For the past few years HFT has inspired both pro and con books from publishers. HFT has changed how some retail investors and portfolio managers at mutual and pension funds view financial markets. Now, Matthew Philips of Bloomberg Businessweek reports that 2009-10 may have been HFT’s high-point in terms of being a profitable strategy.

 

Philips’ findings illustrate several often overlooked aspects of Clayton Christensen‘s Disruptive Innovation Theory. Scott Patterson notes in his book Dark Pools (New York: Crown Business, 2012) that HFT arose due to a combination of entrepreneurial innovation; technological advances in computer processing power; and changes to US Securities and Exchanges Commission regulations. Combined, these advances enabled HFT firms to trade differently to other dotcom era and post-dotcom firms that still used human traders or mechanical trading systems. This trading arbitrage fits Christensen’s Disruptive Innovation Theory as a deductive, explanatory framework.

 

The usually overlooked aspect of Disruptive Innovation Theory is that this entrepreneurial investment and experimentation gave HFT firms a time advantage: theta arbitrage. HFT firms were able to engage for about a decade in predatory trading against mutual and pension funds. HFT also disrupted momentum traders, trend-followers, scalping day traders, statistical arbitrage, and some volatility trading strategies. This disruption of trading strategies led Brian R. Brown to focus on algorithmic and quantitative black boxes in his book Chasing The Same Signals (Hoboken, NJ: John Wiley & Sons, 2010).

 

Paradoxically, by the time Duhigg wrote his New York Times article, HFT had begun to lose its profitability as a trading strategy. Sociologist of finance Donald MacKenzie noted that HFT both required significant capex and opex investment for low-latency, and this entry barrier increased competition fueled ‘winner-takes-all’ and ‘race to the bottom’ competitive dynamics. HFT’s ‘early adopters’ got the theta arbitrage that the late-comers did not have, in a more visible and now hypercompetitive market.  Duhigg’s New York Times article wording and the May 2010 Flash crash also sparked an SEC regulatory debate:

 

  • On the pro side were The Wall Street Journal’s Scott Patterson; author Rishi K. Narang (Inside The Black Box); and industry exponent Edgar Perez (The Speed Traders).
  • On the con side were Haim Bodek of Decimus Capital Markets (The Problem With HFT), and Sal L. Arnuk and Joseph C. Saluzzi of Themis Trading (Broken Markets) which specialises in equities investment for mutual and pension fund clients.
  • The winner from the 2009-12 debate about HFT regulation appears to be Tradeworx‘s Manoj Narang who was both pro HFT yet who also licensed his firm’s systems to the SEC for market surveillance, as a regulatory arbitrage move. The SEC now uses Tradworx’ systems as part of the Market Information Data Analytics System (MIDAS, Philips reports.

 

Philips announced that HFT firms now have new targets: CTAs, momentum traders, swing traders, and news sentiment analytics. That might explain some recent changes I have seen whilst trading the Australian equities market. Christensen’s Disruptive Innovation Theory and theta arbitrage both mean that a trading strategy will be profitable for a time before changes in market microstructure, technology platforms, and transaction and execution costs mean that it is no longer profitable.

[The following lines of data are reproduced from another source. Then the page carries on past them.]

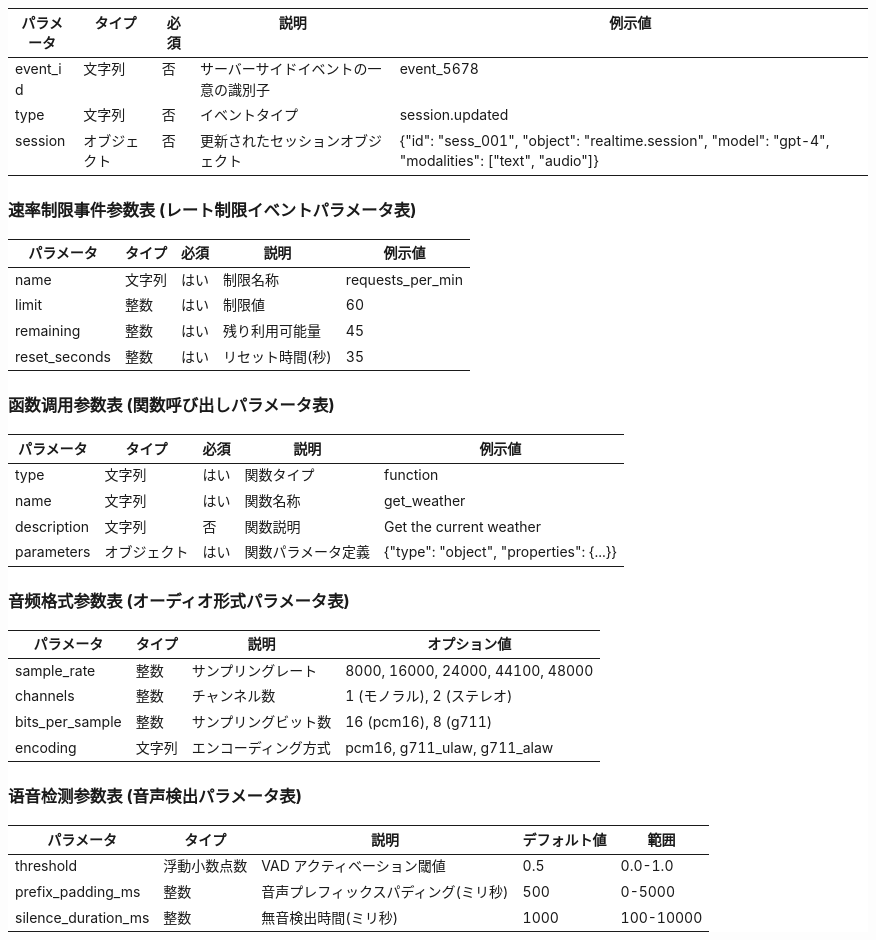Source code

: | パラメータ | タイプ | 必須 | 説明 | 例示値 |
|------|------|------|------|--------|
| event_id | 文字列 | 否 | サーバーサイドイベントの一意の識別子 | event_5678 |
| type | 文字列 | 否 | イベントタイプ | session.updated |
| session | オブジェクト | 否 | 更新されたセッションオブジェクト | {"id": "sess_001", "object": "realtime.session", "model": "gpt-4", "modalities": ["text", "audio"]} |

### 速率制限事件参数表 (レート制限イベントパラメータ表)

| パラメータ | タイプ | 必須 | 説明 | 例示値 |
|------|------|------|------|--------|
| name | 文字列 | はい | 制限名称 | requests_per_min |
| limit | 整数 | はい | 制限値 | 60 |
| remaining | 整数 | はい | 残り利用可能量 | 45 |
| reset_seconds | 整数 | はい | リセット時間(秒) | 35 |

### 函数调用参数表 (関数呼び出しパラメータ表)

| パラメータ | タイプ | 必須 | 説明 | 例示値 |
|------|------|------|------|--------|
| type | 文字列 | はい | 関数タイプ | function |
| name | 文字列 | はい | 関数名称 | get_weather |
| description | 文字列 | 否 | 関数説明 | Get the current weather |
| parameters | オブジェクト | はい | 関数パラメータ定義 | {"type": "object", "properties": {...}} |

### 音频格式参数表 (オーディオ形式パラメータ表)

| パラメータ | タイプ | 説明 | オプション値 |
|------|------|------|--------|
| sample_rate | 整数 | サンプリングレート | 8000, 16000, 24000, 44100, 48000 |
| channels | 整数 | チャンネル数 | 1 (モノラル), 2 (ステレオ) |
| bits_per_sample | 整数 | サンプリングビット数 | 16 (pcm16), 8 (g711) |
| encoding | 文字列 | エンコーディング方式 | pcm16, g711_ulaw, g711_alaw |

### 语音检测参数表 (音声検出パラメータ表)

| パラメータ | タイプ | 説明 | デフォルト値 | 範囲 |
|------|------|------|--------|------|
| threshold | 浮動小数点数 | VAD アクティベーション閾値 | 0.5 | 0.0-1.0 |
| prefix_padding_ms | 整数 | 音声プレフィックスパディング(ミリ秒) | 500 | 0-5000 |
| silence_duration_ms | 整数 | 無音検出時間(ミリ秒) | 1000 | 100-10000 |
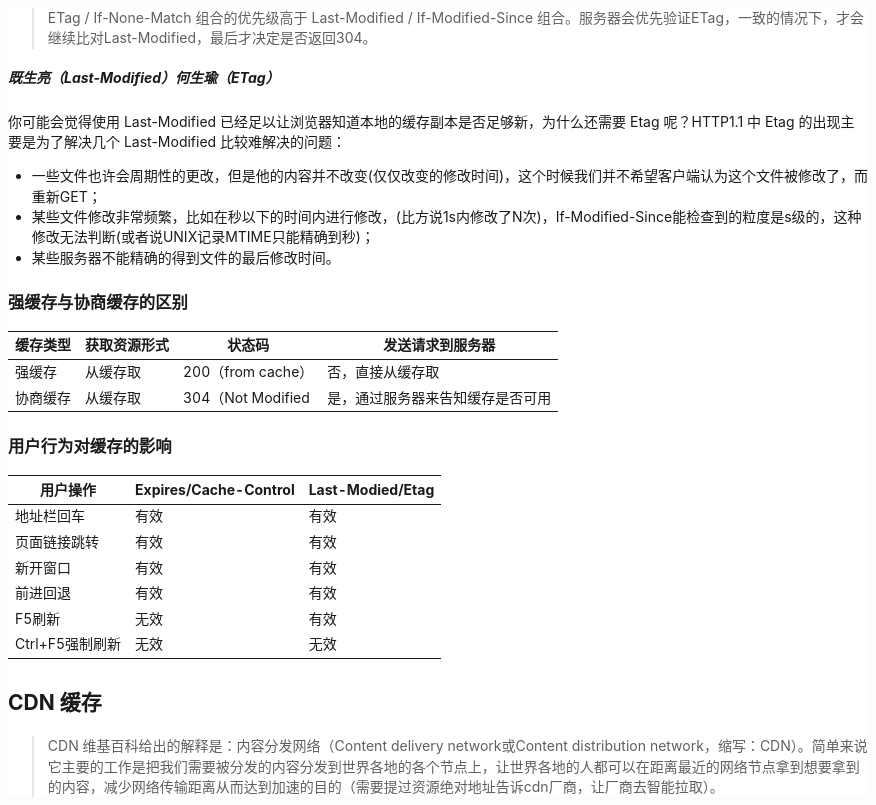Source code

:> ETag / If-None-Match 组合的优先级高于 Last-Modified / If-Modified-Since 组合。服务器会优先验证ETag，一致的情况下，才会继续比对Last-Modified，最后才决定是否返回304。

##### 既生亮（Last-Modified）何生瑜（ETag）
你可能会觉得使用 Last-Modified 已经足以让浏览器知道本地的缓存副本是否足够新，为什么还需要 Etag 呢？HTTP1.1 中 Etag 的出现主要是为了解决几个 Last-Modified 比较难解决的问题：

* 一些文件也许会周期性的更改，但是他的内容并不改变(仅仅改变的修改时间)，这个时候我们并不希望客户端认为这个文件被修改了，而重新GET；
* 某些文件修改非常频繁，比如在秒以下的时间内进行修改，(比方说1s内修改了N次)，If-Modified-Since能检查到的粒度是s级的，这种修改无法判断(或者说UNIX记录MTIME只能精确到秒)；
* 某些服务器不能精确的得到文件的最后修改时间。

### 强缓存与协商缓存的区别
| 缓存类型	| 获取资源形式	| 状态码 | 发送请求到服务器 |
| ---- | ---- | ---- | ---- | 
| 强缓存| 从缓存取 | 200（from cache）|	否，直接从缓存取 | 
| 协商缓存	| 从缓存取	| 304（Not Modified | 是，通过服务器来告知缓存是否可用 |

### 用户行为对缓存的影响
| 用户操作	| Expires/Cache-Control | Last-Modied/Etag |
| ---- | ---- | ---- |
| 地址栏回车 |	有效 |有效 |
|页面链接跳转 | 有效 | 有效 |
|新开窗口 | 有效 | 有效 |
|前进回退 | 有效 | 有效 |
|F5刷新 | 无效 | 有效 |
|Ctrl+F5强制刷新 | 无效 | 无效 |

## CDN 缓存

> CDN 维基百科给出的解释是：内容分发网络（Content delivery network或Content distribution network，缩写：CDN）。简单来说它主要的工作是把我们需要被分发的内容分发到世界各地的各个节点上，让世界各地的人都可以在距离最近的网络节点拿到想要拿到的内容，减少网络传输距离从而达到加速的目的（需要提过资源绝对地址告诉cdn厂商，让厂商去智能拉取）。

29th August 2012: FT/Goldman Sachs Business Book of the Year Longlist

The longlist for the FT/Goldman Sachs Business Book of the Year is out. I’ve eyed off Steve Coll’s Private Empire for several months as the exemplar investigative reportage that I like (see this 2008 conference paper which mentions Coll’s previous work). I’m about halfway through Guy Lawson’s Octopus book on the Bayou hedge fund scam and things are starting to get surreal. I bought John Coates’ The Hour Between Dog and Wolf  to understand trading psychology. I saw Charles Duhigg’s SXSW presentation on The Power of Habit but he will still be known for a now-infamous New York Times article on high-frequency trading. I’m hoping Coll will win with Coates and Lawson as ‘dark horse’ bets.